|Council:||North West Leicestershire|
|North West Leicestershire|
Donisthorpe is a village in north-west Leicestershire that also partially falls within a detached part of Derbyshire. The township comprises parts of three separate ancient parishes: Measham and Church Gresley (part of Derbyshire) and Seal (part of Leicestershire); all three parishes being interleaved to a great extent. For civil purposes it falls within the joint civil parish of Oakthorpe, Donisthorpe and Acresford.
In 1086, Donisthorpe was part of the land given to Nigel of Stafford by William the Conqueror.
The railway came to Donisthorpe in 1873 in the guise of the Ashby & Nuneaton Joint Railway. The line finally closed in 1970, with the last existing section of the ANJR operating as the heritage Battlefield Line Railway.

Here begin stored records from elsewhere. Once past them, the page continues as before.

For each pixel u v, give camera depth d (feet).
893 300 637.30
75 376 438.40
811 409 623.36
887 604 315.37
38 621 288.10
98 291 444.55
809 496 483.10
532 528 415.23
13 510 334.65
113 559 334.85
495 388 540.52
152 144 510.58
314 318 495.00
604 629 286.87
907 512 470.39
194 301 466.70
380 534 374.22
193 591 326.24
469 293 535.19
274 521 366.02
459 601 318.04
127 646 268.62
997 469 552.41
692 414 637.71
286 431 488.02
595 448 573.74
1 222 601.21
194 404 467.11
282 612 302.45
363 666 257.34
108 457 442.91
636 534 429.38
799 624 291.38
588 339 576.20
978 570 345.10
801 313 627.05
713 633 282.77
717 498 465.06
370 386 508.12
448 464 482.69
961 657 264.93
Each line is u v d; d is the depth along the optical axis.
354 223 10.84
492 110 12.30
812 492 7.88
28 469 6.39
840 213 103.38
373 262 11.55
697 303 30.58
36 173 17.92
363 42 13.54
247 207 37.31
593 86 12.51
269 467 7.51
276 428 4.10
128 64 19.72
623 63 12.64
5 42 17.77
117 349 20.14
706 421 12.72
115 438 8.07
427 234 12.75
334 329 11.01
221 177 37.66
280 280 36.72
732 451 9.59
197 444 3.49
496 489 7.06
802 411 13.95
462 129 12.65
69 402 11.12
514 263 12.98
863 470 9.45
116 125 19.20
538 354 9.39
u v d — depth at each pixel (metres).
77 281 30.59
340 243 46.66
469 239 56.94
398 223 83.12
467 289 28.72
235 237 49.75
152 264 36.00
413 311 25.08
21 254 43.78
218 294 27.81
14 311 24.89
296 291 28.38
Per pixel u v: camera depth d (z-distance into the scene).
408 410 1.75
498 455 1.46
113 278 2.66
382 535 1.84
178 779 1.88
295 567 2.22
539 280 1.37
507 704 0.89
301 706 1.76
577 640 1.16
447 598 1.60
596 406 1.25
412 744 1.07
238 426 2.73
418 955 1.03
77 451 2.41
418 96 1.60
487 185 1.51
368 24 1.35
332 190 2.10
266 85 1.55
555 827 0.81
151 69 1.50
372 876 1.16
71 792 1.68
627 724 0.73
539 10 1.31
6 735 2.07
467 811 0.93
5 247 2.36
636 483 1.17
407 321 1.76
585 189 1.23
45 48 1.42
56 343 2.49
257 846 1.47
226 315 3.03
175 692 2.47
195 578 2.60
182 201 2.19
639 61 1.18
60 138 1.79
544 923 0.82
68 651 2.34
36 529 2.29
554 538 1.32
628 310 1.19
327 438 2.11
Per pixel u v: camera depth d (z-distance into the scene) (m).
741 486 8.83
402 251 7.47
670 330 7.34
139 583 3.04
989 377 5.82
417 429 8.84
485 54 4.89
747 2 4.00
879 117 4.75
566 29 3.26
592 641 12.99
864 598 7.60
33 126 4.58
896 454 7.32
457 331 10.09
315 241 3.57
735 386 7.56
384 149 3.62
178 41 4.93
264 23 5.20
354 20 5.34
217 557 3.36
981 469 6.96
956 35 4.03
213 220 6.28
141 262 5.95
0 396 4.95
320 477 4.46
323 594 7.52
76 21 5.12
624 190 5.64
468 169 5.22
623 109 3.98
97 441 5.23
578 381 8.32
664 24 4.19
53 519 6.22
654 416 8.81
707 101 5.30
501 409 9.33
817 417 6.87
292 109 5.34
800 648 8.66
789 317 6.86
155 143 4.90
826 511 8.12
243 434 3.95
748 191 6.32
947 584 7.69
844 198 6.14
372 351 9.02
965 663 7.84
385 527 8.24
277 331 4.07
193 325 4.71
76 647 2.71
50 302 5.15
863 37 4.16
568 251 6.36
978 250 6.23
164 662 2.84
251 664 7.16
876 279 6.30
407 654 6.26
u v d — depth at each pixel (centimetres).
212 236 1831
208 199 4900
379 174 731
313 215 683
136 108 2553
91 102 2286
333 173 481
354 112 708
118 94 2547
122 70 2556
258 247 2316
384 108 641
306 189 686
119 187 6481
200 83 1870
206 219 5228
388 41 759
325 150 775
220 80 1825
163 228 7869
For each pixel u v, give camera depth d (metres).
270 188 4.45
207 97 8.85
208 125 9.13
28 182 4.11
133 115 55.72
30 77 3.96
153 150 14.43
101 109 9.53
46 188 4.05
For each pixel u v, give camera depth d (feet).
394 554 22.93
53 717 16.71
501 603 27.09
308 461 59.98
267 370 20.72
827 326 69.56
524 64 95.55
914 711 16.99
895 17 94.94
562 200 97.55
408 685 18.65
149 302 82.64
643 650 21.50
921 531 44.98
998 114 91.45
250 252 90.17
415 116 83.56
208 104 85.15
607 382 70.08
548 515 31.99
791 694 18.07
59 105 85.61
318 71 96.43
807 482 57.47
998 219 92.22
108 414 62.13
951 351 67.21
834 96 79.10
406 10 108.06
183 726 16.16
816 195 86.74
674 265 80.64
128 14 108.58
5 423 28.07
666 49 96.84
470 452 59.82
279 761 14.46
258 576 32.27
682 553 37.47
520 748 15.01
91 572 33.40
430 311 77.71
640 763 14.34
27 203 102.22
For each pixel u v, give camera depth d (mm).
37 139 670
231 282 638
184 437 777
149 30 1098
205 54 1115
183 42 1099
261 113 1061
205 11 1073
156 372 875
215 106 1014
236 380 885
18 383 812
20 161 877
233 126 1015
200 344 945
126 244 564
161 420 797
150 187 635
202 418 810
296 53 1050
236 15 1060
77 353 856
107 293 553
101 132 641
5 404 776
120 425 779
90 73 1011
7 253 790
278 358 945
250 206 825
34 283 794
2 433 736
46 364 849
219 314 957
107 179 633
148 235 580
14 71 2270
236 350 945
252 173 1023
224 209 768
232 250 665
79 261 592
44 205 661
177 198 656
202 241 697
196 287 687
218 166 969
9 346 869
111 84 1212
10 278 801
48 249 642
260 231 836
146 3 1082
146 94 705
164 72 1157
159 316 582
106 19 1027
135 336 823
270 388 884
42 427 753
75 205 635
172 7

The village was also home to the Donisthorpe Colliery, one of the many to fall victim to the decimation of the coal mining industry. The pit closed in 1991, and the character of the village has changed radically over the last decade. At the time of the closure it was very much a 'mining village', with a strong but insular sense of community and four local shops (including a post office). The shops proceeded to close one by one, and the former mine site was developed into a housing estate. The colliery site has since become the Donisthorpe woodland park.
The population of the village leans far more heavily now towards young professionals - doctors, lawyers etc. Further signs of the departing heart of the old community came with the departure of the vicar of St John's Church in 2006. It was announced there would be no permanent replacement, with the vicarage being sold, whilst the church hall has now been condemned. The Church is now part of a team ministry based in the nearby village of Measham.